[Dataset records]
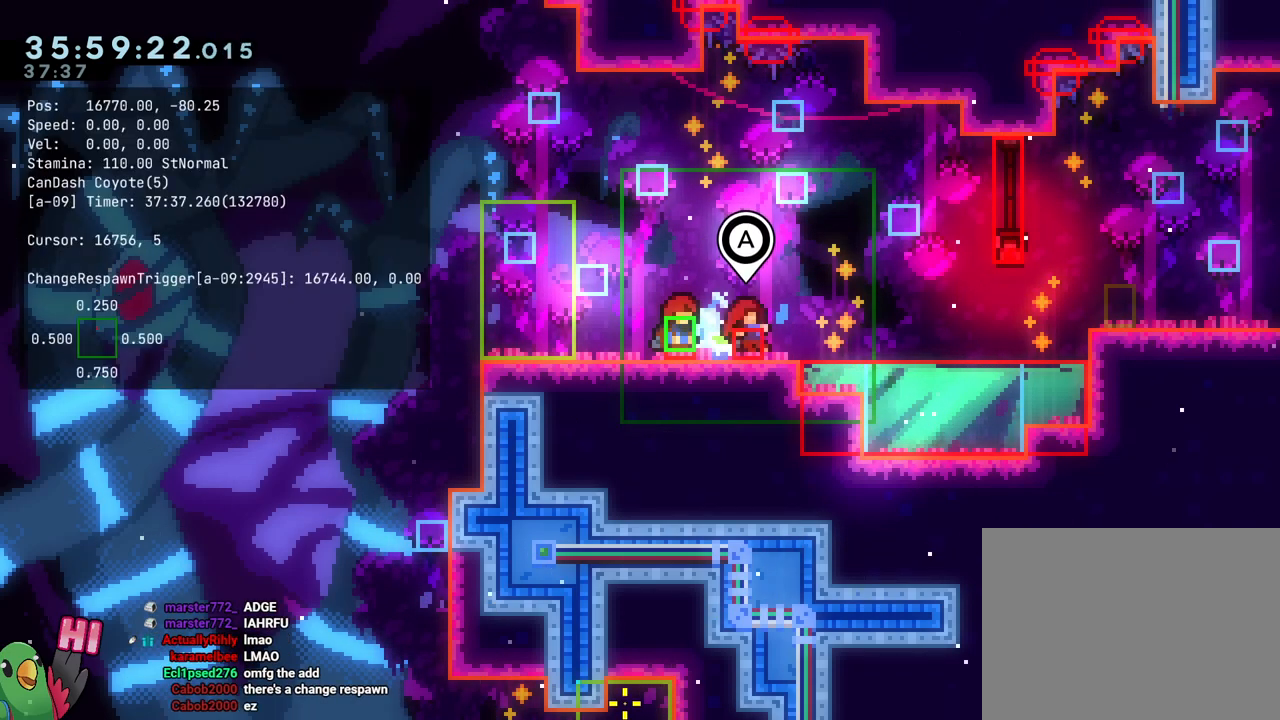
{"buttons": [], "left_stick": "center", "right_stick": "center", "events": []}
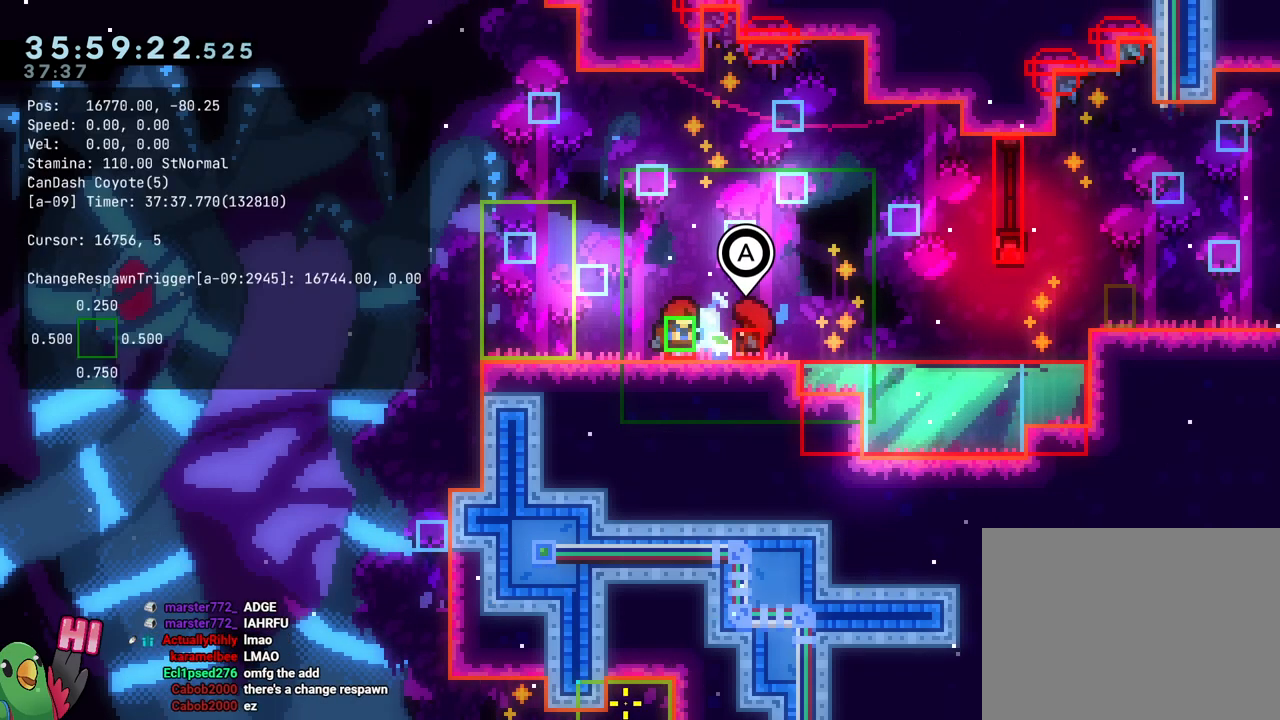
{"buttons": [], "left_stick": "center", "right_stick": "center", "events": []}
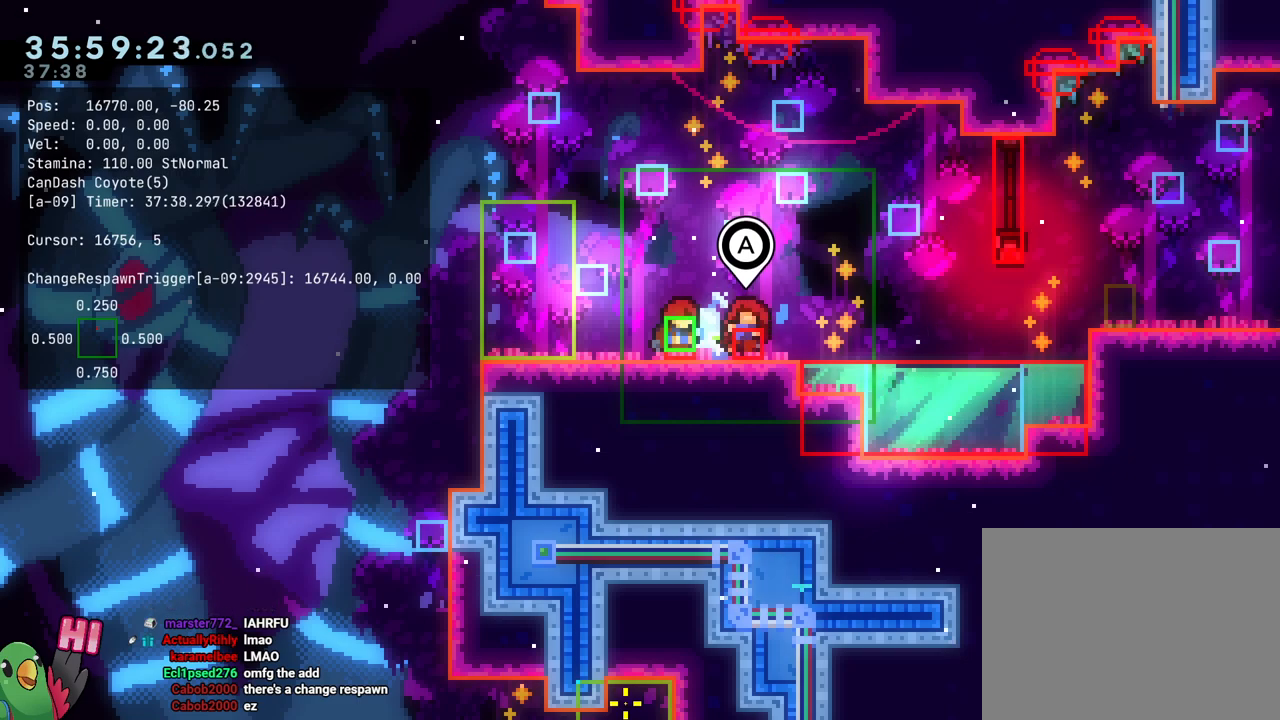
{"buttons": [], "left_stick": "center", "right_stick": "center", "events": []}
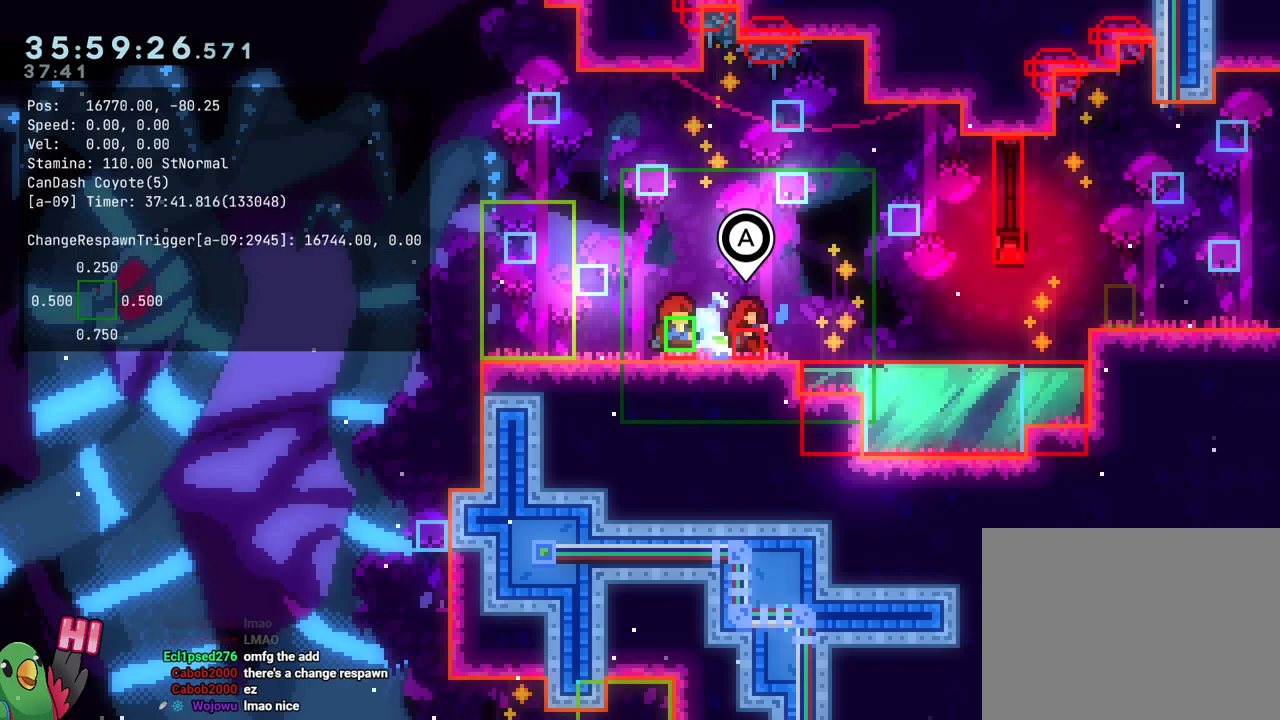
{"buttons": [], "left_stick": "left", "right_stick": "center", "events": [[133, "left_stick", "left"], [367, "B", "down"], [484, "B", "up"]]}
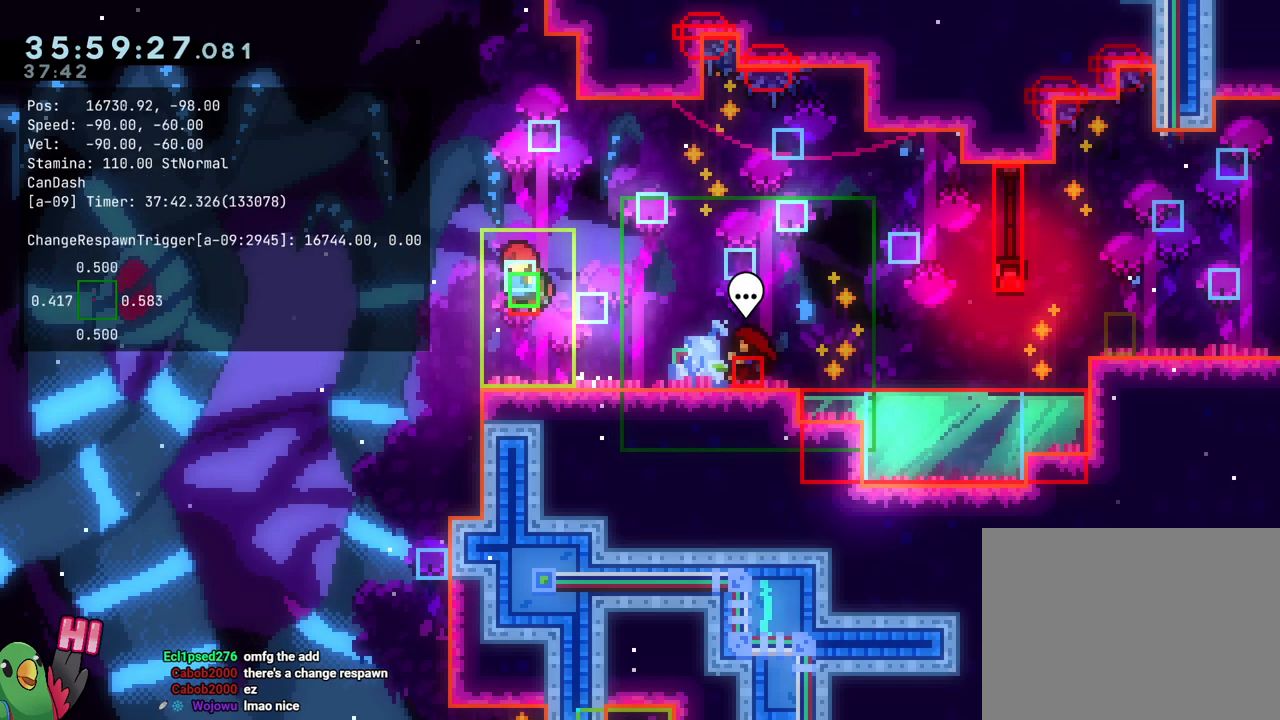
{"buttons": [], "left_stick": "center", "right_stick": "center", "events": [[134, "left_stick", "center"]]}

_DESCRIPTION OF THE TASK_
Each record above goes into the copy word for word; the pictures do not.

_SOLUTION FOR THIS TASK_
{"buttons": [], "left_stick": "center", "right_stick": "center", "events": []}
{"buttons": [], "left_stick": "center", "right_stick": "center", "events": []}
{"buttons": [], "left_stick": "center", "right_stick": "center", "events": []}
{"buttons": [], "left_stick": "left", "right_stick": "center", "events": [[133, "left_stick", "left"], [367, "B", "down"], [484, "B", "up"]]}
{"buttons": [], "left_stick": "center", "right_stick": "center", "events": [[134, "left_stick", "center"]]}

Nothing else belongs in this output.